Required action A:
Translate this sentence from the blog post on Iran's youth bulge into Spanish: "Concurrently, Iran only yields 300,000 newly minted retirees every year, which means hundreds of thousands of additional jobs need to be created annually in order to accommodate the 'youth bulge'."
Required action B:
List every figure in the blog post on Iran's youth bulge that is expressed as a percentage, along with what each one measures.

Reading passage:
+ + +
Monday, September 1, 2008

Let Iran Implode From Within

Courtesy: BBC UK

It's the economy, stupid. No, correct that.

It's the demography, stupid. No...

It's both.

Beginning in the 1970's and continuing through the 1980's, the Islamic Republic of Iran underwent an unprecedented period of high fertility rates coupled with fast-falling mortality rates. This phenomenon has contributed to the creation of a 'youth bulge'. With half of Iran's population currently under the age of twenty-five, and, only five percent of the countries population over the age of sixty-five, Iran's fast-growing yet rigid economy is failing to create the number of employment opportunities necessary to satisfy this potentially revolutionary sub-sect of society.

The greater Middle East is experiencing similar challenges, with the regions youth unemployment rate at twenty-five percent, and with first-time job seekers, aged between 15-24, accounting for more than fifty-percent of the regions unemployed.

What does this mean for Iran's society? And moreover, how should policy-makers take into account these circumstances when formulating the world's approach to Iran's nuclear weapons program?

Currently, Iran's labor force is growing at a rate of 3.4% annually, which translates into 1.2 million new Iranian youths entering the workforce every year. Concurrently, Iran only yields 300,000 newly minted retirees every year, which means hundreds of thousands of additional jobs need to be created annually in order to accommodate the 'youth bulge'.

Young people with university or vocational degrees face severe difficulties in securing employment, even in the public-sector, where long queues have created circumstances where the duration an Iranian youth entering the job market waits for employment can still be measured in years.
+ + +
Dataset:
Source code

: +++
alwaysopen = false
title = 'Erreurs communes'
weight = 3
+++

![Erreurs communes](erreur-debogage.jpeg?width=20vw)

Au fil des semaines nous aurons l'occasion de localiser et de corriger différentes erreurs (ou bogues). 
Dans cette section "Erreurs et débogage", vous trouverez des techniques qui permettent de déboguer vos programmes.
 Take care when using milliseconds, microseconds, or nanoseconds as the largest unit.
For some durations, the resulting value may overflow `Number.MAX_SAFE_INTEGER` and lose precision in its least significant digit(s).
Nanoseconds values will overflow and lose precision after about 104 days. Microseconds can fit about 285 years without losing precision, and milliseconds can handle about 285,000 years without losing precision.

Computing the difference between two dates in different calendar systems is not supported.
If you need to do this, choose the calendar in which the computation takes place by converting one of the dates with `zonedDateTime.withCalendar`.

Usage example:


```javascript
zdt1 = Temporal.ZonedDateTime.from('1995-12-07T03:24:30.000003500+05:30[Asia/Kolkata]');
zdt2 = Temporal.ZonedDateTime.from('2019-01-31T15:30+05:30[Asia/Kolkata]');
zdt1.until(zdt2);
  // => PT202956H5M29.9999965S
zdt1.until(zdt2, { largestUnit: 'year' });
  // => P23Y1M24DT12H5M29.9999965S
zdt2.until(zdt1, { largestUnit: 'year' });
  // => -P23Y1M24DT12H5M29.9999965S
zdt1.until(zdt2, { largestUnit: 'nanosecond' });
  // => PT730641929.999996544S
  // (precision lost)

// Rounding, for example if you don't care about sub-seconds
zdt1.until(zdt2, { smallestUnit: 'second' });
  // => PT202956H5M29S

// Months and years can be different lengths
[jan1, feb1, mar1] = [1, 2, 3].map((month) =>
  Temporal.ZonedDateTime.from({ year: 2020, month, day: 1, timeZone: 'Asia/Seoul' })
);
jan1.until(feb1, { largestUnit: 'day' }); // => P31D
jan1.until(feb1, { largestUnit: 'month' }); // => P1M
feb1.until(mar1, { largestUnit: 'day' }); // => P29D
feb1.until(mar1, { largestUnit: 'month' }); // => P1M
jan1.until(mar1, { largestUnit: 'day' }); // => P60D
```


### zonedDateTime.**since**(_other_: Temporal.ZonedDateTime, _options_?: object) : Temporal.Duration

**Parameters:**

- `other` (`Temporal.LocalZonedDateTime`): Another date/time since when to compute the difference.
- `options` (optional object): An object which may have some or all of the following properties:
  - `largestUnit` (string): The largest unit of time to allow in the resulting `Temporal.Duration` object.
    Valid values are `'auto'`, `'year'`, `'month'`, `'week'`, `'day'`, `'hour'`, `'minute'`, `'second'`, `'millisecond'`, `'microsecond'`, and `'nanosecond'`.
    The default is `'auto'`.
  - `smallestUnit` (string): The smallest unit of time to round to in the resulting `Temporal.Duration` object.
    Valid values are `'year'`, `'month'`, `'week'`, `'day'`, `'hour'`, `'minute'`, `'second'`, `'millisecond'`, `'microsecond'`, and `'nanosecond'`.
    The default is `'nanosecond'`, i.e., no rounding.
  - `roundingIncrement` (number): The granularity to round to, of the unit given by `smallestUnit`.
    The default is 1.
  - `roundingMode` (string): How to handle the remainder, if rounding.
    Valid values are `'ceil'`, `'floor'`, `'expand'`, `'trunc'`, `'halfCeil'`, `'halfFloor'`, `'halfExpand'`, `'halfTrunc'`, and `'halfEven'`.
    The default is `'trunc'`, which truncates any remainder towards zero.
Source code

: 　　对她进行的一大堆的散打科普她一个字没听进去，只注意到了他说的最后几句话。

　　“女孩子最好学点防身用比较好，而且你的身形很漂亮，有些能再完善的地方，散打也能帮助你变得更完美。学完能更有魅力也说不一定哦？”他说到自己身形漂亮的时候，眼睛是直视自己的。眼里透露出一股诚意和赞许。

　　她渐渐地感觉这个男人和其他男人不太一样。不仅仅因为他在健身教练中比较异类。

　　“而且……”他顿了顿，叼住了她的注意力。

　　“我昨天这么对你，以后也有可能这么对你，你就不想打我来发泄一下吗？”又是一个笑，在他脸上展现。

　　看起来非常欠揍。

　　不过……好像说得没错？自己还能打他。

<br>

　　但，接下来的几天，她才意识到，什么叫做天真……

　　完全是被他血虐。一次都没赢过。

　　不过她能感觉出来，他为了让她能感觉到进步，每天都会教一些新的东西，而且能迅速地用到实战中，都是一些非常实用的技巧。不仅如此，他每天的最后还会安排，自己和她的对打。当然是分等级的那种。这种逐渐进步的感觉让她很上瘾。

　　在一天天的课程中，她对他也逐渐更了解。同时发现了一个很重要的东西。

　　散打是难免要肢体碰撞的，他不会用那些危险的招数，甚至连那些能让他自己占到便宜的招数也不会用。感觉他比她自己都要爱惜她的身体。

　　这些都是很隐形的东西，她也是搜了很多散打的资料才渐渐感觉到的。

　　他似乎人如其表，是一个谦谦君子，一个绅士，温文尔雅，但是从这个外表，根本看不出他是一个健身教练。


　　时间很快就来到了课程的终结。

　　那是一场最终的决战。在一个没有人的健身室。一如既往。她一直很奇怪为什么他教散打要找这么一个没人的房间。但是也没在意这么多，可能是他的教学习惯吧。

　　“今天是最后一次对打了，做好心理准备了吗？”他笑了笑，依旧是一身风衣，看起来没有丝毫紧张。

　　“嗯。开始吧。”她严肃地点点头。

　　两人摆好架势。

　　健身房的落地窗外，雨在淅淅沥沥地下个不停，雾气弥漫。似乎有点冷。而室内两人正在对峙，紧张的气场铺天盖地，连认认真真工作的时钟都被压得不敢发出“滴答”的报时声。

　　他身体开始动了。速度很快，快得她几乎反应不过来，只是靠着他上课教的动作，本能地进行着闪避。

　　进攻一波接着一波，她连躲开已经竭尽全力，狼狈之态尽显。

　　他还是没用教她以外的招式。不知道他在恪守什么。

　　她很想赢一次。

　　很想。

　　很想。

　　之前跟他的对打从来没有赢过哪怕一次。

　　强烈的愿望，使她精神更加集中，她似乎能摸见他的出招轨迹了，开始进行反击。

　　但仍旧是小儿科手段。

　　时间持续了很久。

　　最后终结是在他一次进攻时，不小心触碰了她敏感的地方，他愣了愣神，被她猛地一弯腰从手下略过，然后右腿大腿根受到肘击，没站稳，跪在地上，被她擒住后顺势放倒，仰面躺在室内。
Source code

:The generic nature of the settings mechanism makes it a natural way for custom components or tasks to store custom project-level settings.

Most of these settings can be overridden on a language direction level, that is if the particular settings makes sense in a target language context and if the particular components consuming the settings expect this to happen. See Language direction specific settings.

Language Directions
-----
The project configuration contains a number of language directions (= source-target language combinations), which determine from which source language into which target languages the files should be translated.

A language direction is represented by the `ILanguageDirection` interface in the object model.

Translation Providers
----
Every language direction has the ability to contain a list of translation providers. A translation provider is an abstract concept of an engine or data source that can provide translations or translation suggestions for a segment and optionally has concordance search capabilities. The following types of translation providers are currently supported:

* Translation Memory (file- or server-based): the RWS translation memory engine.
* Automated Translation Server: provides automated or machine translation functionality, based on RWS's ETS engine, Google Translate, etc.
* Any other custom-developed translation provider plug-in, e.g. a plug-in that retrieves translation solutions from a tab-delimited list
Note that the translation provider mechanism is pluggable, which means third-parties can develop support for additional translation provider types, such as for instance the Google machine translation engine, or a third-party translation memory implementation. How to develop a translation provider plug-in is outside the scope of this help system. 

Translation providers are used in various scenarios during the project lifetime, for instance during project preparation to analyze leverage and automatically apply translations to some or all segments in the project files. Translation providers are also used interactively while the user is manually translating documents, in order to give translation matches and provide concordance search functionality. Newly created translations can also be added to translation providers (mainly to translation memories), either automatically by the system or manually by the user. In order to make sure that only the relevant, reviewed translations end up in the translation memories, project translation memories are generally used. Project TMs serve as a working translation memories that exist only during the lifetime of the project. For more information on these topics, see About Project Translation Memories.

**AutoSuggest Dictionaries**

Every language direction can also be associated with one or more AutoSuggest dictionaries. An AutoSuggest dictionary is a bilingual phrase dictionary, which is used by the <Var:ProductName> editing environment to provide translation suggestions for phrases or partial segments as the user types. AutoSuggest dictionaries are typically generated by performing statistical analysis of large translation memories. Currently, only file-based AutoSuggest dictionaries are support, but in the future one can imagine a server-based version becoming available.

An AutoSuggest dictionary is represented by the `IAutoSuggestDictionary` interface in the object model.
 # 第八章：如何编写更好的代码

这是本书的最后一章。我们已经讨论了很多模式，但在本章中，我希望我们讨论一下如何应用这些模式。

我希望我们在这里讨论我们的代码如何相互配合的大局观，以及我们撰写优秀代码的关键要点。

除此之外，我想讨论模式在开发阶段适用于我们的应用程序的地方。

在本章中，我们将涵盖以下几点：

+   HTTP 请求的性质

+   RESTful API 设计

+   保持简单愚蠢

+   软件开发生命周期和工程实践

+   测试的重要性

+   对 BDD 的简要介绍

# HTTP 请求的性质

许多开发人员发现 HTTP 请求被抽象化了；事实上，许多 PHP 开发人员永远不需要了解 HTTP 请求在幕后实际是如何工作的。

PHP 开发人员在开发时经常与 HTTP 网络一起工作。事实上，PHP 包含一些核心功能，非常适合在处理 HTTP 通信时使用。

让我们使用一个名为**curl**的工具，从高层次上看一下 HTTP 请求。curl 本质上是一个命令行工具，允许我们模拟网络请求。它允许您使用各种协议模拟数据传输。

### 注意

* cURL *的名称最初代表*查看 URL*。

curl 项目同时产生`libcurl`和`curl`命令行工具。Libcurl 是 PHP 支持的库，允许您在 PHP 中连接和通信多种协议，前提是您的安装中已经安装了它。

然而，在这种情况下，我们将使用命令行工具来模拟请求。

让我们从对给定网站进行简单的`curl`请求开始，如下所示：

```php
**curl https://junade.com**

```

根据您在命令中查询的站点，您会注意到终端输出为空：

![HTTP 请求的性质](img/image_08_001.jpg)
+ + +
Answer section A:
Al mismo tiempo, Irán solo produce 300.000 nuevos jubilados cada año, lo que significa que deben crearse anualmente cientos de miles de empleos adicionales para dar cabida al «abultamiento juvenil».

Answer section B:
- Five percent: the share of Iran's population over the age of sixty-five
- Twenty-five percent: the youth unemployment rate in the greater Middle East
- More than fifty percent: the share of the region's unemployed who are first-time job seekers aged 15-24
- 3.4%: the annual growth rate of Iran's labor force